» TUJUAN TUGAS: Tuliskan lanjutan kutipan tentang nilai etika dan estetika Islami dalam surat al-Hasyr ayat 18, mulai setelah kalimat terakhir yang ditampilkan.

» KUTIPAN YANG DIBERIKAN:

==============================

Nilai etika Islami yang terkandung dalam al-Qur'an surat al-Hasyr ayat 18 yaitu ayat ini menjelaskan bahwa Allah Swt. telah menganjurkan supaya memperhatikan terhadap segala sesuatu yang telah diperbuat. Ayat ini berimplikasi pada komponen kurikulum yakni evaluasi, evaluasi di sini berfungsi sebagai alat ukur maju mundurnya seseorang (pendidik/peserta didik), atau lembaga sekalipun, hal ini akan bisa ditemukan dengan cara dievaluasi. Adapun alat ukurnya bisa melalui pengamatan jangka panjang, wawancara, laporan diri dan lain sebagainya. Hal ini dapat memberikan gambaran baik buruk seseorang, sehingga yang baik kita bisa mempertahankan dan kalau bisa ditingkatkan, sedangkan yang buruk kita berikan perhatian yang lebih supaya ada peningkatan ke arah yang positif.
  1. Nilai estetika Islami dalam al-Qur'an surat al-Hasyr ayat 18
            Menurut Jalaludin dan Abdullah Idi (1997: 114) adalah merupakan hasil dari kreativitas manusia dalam rangka melakukan kegiatan sosial, baik itu berupa cinta, simpati dan lain-lain. Sedangkan estetika adalah soal indah dan jelek atau lebih luas lagi, soal menyenangkan atau tidak menyenangkan, yang dimaksud dengan menyenangkan ialah memberi kenikmatan, kesukaan, kegembiraan, kepuasan, kemesraan (Sidi Gazalba, 1981: 473).
Nilai estetika mutlak dibutuhkan manusia, karena merupakan bagian hidup manusia yang tak terpisahkan. M. Arifin (2000: 145) berpendapat bahwa seni bermanfaat untuk melembutkan budi dan perasaan manusia sehingga tidak membawa kegersangan batin, bahkan seni (estetika) diperlukan bagi kehidupan manusia untuk memperhalus budi sehingga membawa dekat kepada Maha Pencipta keindahan.

==============================

» BAHAN YANG DIAMBIL:
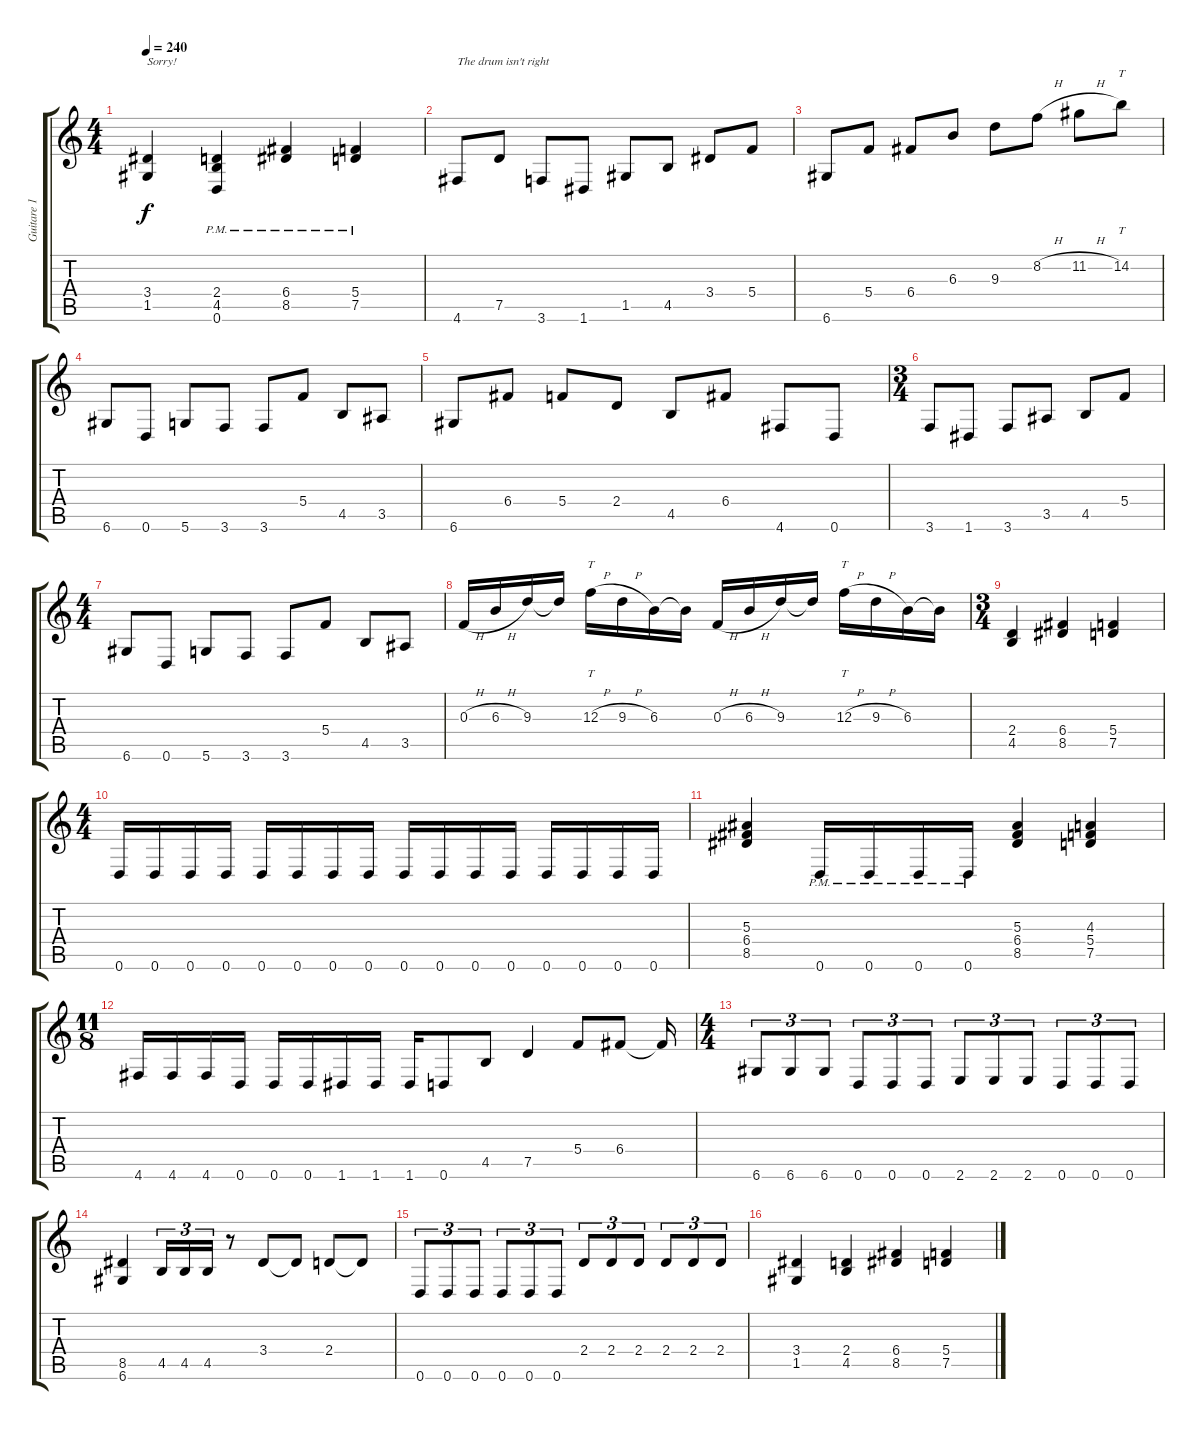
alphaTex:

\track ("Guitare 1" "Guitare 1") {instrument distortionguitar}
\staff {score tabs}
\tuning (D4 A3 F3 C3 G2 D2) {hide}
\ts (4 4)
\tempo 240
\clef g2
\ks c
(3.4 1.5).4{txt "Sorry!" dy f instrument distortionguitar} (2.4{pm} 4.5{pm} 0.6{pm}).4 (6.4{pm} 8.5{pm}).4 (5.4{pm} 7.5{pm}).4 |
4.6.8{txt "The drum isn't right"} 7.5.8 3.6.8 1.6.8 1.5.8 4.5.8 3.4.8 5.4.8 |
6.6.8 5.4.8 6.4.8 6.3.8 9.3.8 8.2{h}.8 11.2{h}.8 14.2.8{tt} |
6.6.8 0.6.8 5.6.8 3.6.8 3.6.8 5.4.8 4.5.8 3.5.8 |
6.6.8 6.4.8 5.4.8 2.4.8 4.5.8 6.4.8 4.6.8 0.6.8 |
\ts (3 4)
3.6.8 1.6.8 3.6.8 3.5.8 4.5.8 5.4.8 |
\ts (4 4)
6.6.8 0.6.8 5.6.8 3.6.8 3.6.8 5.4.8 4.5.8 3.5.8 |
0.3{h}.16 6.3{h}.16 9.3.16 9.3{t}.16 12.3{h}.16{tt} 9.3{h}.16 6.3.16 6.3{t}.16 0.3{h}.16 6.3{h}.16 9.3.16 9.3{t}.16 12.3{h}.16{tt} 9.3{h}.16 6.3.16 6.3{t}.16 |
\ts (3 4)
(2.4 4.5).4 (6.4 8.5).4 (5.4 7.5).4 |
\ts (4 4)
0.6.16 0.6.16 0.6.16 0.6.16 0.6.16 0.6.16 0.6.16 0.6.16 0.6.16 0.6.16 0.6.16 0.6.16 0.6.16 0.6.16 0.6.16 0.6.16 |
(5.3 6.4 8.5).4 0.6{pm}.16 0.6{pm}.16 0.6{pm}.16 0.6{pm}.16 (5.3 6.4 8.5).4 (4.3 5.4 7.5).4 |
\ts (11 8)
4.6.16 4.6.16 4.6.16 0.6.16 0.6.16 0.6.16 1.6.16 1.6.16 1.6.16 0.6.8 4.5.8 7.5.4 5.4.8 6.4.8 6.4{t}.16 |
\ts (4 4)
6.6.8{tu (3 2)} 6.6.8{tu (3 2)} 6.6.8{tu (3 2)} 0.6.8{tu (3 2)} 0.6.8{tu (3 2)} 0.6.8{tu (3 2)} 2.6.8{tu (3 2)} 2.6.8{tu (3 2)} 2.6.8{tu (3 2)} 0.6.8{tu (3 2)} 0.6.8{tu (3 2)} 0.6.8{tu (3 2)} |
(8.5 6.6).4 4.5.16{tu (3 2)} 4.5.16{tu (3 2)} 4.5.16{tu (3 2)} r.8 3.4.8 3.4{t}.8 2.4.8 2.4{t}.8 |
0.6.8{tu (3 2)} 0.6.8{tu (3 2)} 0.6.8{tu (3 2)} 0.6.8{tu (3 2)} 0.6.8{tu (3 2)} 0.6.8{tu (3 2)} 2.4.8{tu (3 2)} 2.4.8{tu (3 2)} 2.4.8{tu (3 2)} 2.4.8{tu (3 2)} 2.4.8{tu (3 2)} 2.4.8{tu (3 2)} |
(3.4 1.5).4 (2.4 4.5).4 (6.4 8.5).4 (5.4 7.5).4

==============================

» HASIL TUGAS:
Nilai estetika secara umum terdapat dalam perasaan senang, dan khususnya terdapat perasaan keindahan erat sekali hubungannya dengan pembentukan akhlak yang baik terhadap anak didik. Keindahan ini juga mencorong timbulnya emosi yang lembut dan mulya. Dia mengacu lingkungan hidup kita yang serasi dan terintegrasi yang memberikan kesejukan dan ketentraman hidup. Karena keindahan adalah salah satu atribut Tuhan, maka merupakan cinta ideal yang dapat kita raih dari pengalaman agama.
Akhlak Islamiyah yang menentukan apakah suatu unsur seni bernilai halal, makruh atau haram. Al-Qur'an dan hadits yang menentukan dianjurkan atau dilarangnya unsur-unsur kesenian tertentu. Sebagaimana kaitannya antara keindahan dan moral dapat ditentukan dalam hadits Nabi yang berbunyi:
إِنَّ اللهَ جَمَلٌ يُحِبُّ الْجَمَّالَ
“Sesungguhnya Allah itu Maha Indah, maka ia senang pada keindahan” (M. Arifin: 2000: 145).
Dengan demikian kemampuan menciptakan estetika/keindahan dalam segala bentuk yang sesuai dengan ajaran Islam, merupakan anugerah Tuhan yang potensial dalam kehidupan pribadi manusia, oleh karena itu bisa dikembangkan sesuai dengan batas maksimal kemampuan.
Nilai estetika Islami yang terkandung dalam al-Qur'an surat al-Hasyr ayat 18, setelah diketahui bahwa ayat ini mengenai evaluasi, jelas ada nilai estetikanya, yakni ketika seorang pendidik telah melakukan evaluasi, baik evaluasi yang dilakukan secara rutin atau hanya sebatas untuk memberikan motivasi, ini akan terlihat siapa saja murid yang unggul dan yang tidak unggul, sehingga jelaslah bahwa yang unggul akan merasakan kesenangan yang luar biasa bahkan dari pendidi pun orang-orang yang unggul tersebut akan mendapat penghargaan atau hadiah cuma-cuma, sehingga murid-murid yang unggul akan merasakan hikmahnya jadi orang yang terkategori unggul, unggul dalam arti lebih dari yang lain, sedangkan murid yang tidak unggul di sini ada nilai estetikanya yakni akan termotivasi untuk kegiatan belajar, karena tertarik oleh teman-temannya yang telah mendapatkan kesenangan itu. Jadi jelaslah bahwa nilai etika Islami yang terkandung dalam al-Qur'an surat al-Hasyr ayat 18 bervariasinya dalam satu kelompok murid.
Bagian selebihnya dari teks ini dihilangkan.